• [GIVEN PASSAGE]
* Begin *

CODEWITHSUNDEEP
java
NoobEditor
NoobEditor

Reputation: 15921

Error in determine positive\negative number in JAVA

Below snippet is to find the sign(+/-) of number without using > or < conditional operators basically!

    Scanner s = new Scanner(System.in);
    int n = s.nextInt(); /**take user input /

    /* stretch user input to either of infinity  */
    n *= Double.NEGATIVE_INFINITY;

    /* compare the result now */
    if(n == Double.NEGATIVE_INFINITY)
    {
     System.out.println("number is positive ");
    }
    else if (n == Double.POSITIVE_INFINITY )
    {
        System.out.println("number is negative" );  
    }
    else
    {
        System.out.println("could not determine number type!!" );
    }

I even added 

System.out.println("nmbr and negtive infinity is : "+n+" "+Double.NEGATIVE_INFINITY);

for user input : -12, it shows :

/* Ideally it should be "Infinity -Infinity" according to me */
nmbr and negtive infinity is : 2147483647 -Infinity

after doing the multiplication to see the resultant value, but for some reason. i dont get the nmbr equal to any infinite value

2 questions :

could not determine number type!!

Upvotes: 1

Views: 306

Answers (4)

rpax
rpax

Reputation: 4496

If you want to determine the sign of a number without < and >, you can read

Compute the sign of an integer - Bit Twiddling Hacks

Adapting it to java,

public static boolean isPositive(int v) {
 return (((v != 0) ? 1 : 0 )| (v >> (Integer.SIZE - 1))) != -1;
}

Note: In this example, 0 is considered positive

Upvotes: 1

SebastianH
SebastianH

Reputation: 2182

If you dont want to mess with bit arithmetics you could simply use standard Java API Integer.signum:

int signum = Integer.signum(n);
if (signum == 0)

* End *

• [PROVIDED MATERIAL]
* Begin *

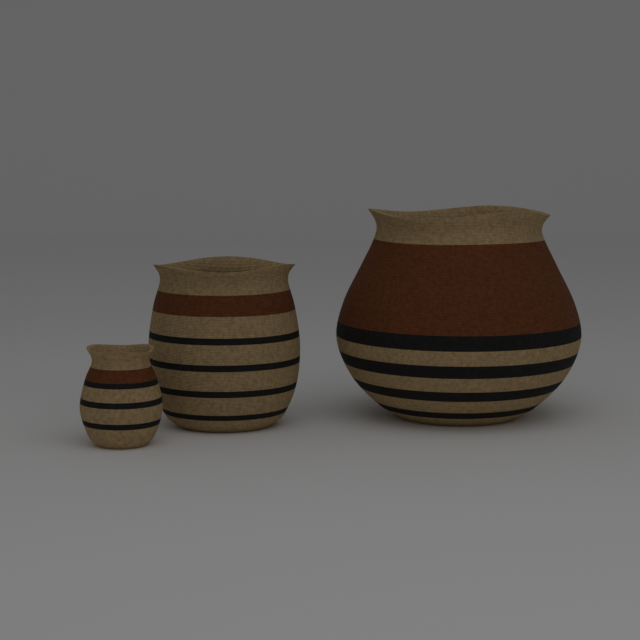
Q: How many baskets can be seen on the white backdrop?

* End *
* Begin *

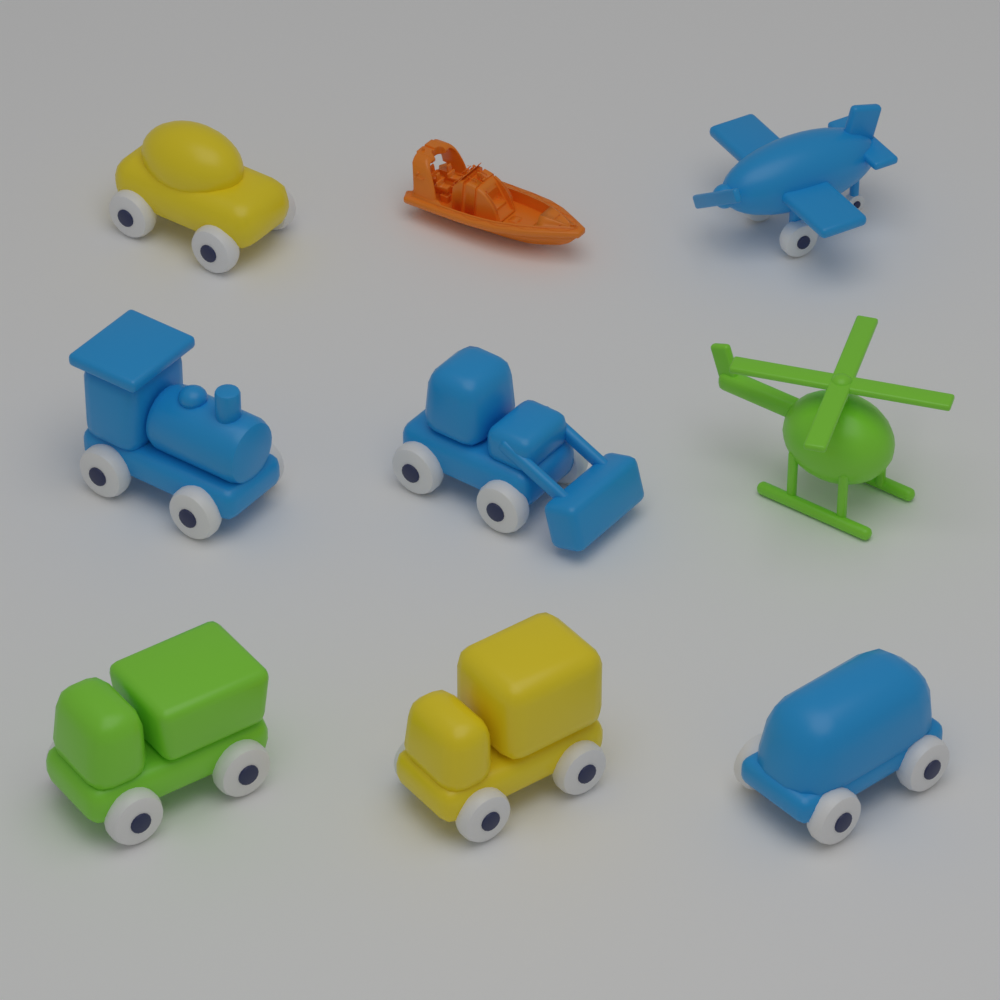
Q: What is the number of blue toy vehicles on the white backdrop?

* End *
* Begin *

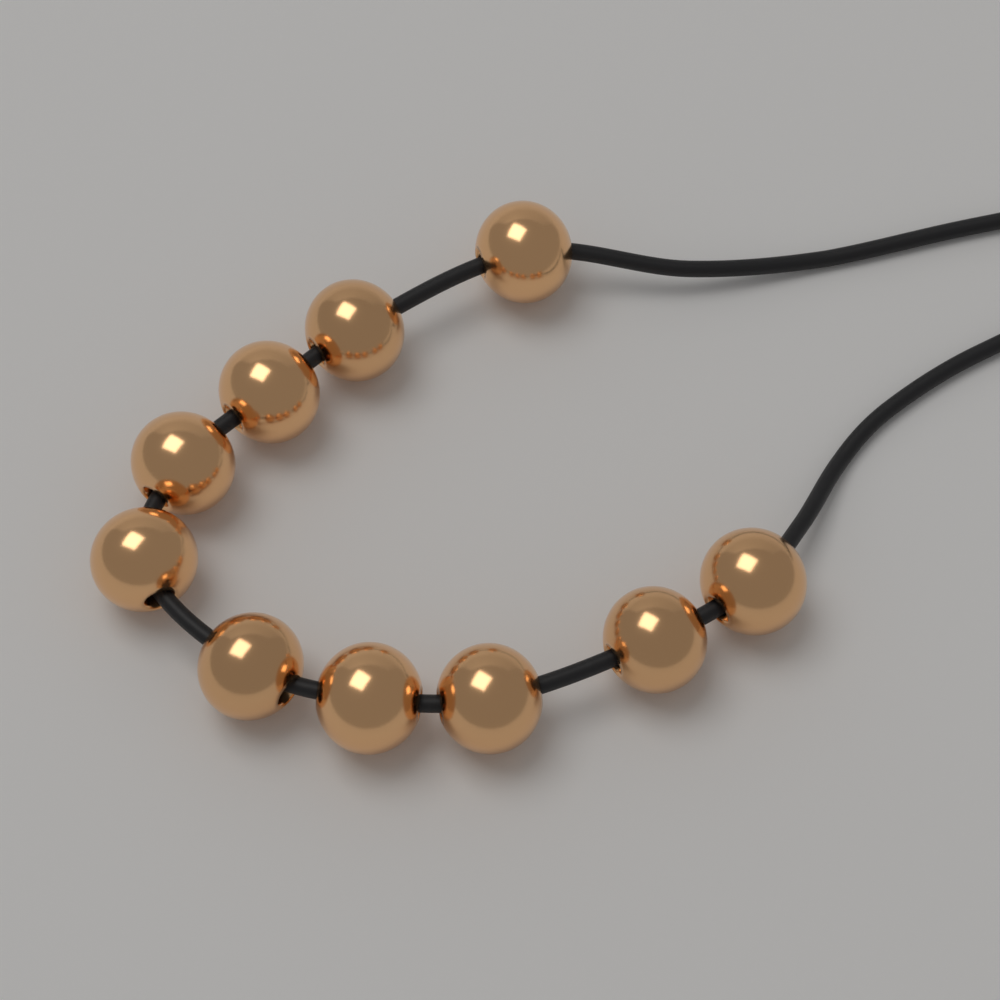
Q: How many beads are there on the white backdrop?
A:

* End *

Please extend the Java sign-detection thread, picking up right after its last line. The listing stands on its own and has no connection to the Java sign-detection thread.

• [RESULT BELOW]
  //n is 0
else if (signum == -1)
  //n is negative
else //(signum == 1)
  //n is positive

Upvotes: 1

Harmlezz
Harmlezz

Reputation: 8078

Try this if you are interested only in int values:

Scanner s = new Scanner(System.in);
int n = s.nextInt(); /**take user input */

if ((n >> 31) == 0) System.out.println("number is positive");
else System.out.println("number is negative");

Alternatively for (n >> 31) == 0 you may use (x | 0x80000000) == 0

== UPDATE == as mentioned in your comment, you are interested in doubles. Same game:

Scanner s = new Scanner(System.in);
int n = s.nextInt(); /** take user input */

if (n * Double.NEGATIVE_INFINITY == Double.POSITIVE_INFINITY) System.out.println("number is negative");
else System.out.println("number is positive");

Upvotes: 2

Absurd-Mind
Absurd-Mind

Reputation: 8004

You have an implicit cast in you code. this:

n *= Double.NEGATIVE_INFINITY;

is roughly equal to:

n = (int) (n * Double.NEGATIVE_INFINITY);

n is an int in this code snippet, Double.NEGATIVE_INFINITY is a double, so the result of the calculation is a double. After that because you are saving your result in an int variable, your result gets downcasted to an int. ints do not have something like infinity, so your double gets casted to the highest possible Integer: Integer.MAX_VALUE == 2147483647.
It is obvious that this number is not infinity.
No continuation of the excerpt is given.